── EXTRACTED MATERIAL
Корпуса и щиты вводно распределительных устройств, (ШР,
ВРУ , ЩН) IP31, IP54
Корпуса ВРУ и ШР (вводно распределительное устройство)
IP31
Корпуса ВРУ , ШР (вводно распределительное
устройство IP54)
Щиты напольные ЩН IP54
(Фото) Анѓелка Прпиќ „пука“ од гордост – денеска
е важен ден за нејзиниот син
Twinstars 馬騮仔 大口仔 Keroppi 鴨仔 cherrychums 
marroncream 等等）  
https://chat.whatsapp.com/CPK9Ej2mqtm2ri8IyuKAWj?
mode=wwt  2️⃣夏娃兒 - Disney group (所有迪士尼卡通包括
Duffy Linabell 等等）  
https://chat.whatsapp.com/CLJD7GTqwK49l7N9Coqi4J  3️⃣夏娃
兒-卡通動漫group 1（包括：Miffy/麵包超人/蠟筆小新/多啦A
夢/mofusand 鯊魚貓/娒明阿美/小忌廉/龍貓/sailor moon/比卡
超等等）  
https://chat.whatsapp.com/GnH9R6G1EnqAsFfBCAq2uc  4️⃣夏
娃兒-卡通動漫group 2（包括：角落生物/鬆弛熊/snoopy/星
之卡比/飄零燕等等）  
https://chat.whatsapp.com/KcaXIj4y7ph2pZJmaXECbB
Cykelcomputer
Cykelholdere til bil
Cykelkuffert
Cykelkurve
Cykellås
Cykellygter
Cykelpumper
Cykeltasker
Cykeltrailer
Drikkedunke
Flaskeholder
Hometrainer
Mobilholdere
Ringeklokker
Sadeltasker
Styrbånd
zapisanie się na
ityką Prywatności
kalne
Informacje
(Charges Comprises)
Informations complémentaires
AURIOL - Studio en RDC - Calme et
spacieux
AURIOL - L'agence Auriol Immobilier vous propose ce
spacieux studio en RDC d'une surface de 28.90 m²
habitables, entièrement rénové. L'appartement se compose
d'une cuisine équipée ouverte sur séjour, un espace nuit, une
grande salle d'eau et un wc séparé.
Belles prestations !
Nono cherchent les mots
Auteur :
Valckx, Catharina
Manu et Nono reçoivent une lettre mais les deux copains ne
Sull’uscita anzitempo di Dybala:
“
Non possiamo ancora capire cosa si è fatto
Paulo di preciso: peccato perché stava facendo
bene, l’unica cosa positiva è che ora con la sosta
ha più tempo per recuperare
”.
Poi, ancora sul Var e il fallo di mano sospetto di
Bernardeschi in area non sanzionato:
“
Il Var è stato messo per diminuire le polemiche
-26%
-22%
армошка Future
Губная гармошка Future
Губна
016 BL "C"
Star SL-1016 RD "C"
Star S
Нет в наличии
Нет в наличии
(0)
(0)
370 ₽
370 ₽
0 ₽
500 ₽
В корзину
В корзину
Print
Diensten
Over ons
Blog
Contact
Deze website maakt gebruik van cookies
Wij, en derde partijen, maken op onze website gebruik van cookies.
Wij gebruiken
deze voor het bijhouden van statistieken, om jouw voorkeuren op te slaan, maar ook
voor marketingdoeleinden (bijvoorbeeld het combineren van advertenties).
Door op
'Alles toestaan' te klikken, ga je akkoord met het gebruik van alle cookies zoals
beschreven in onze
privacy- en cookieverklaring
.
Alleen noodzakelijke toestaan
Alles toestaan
────
Every line in the entries that contains the word "chat" should be counted, and the total stated alone.

> [RESULT OF THE EXERCISE]
4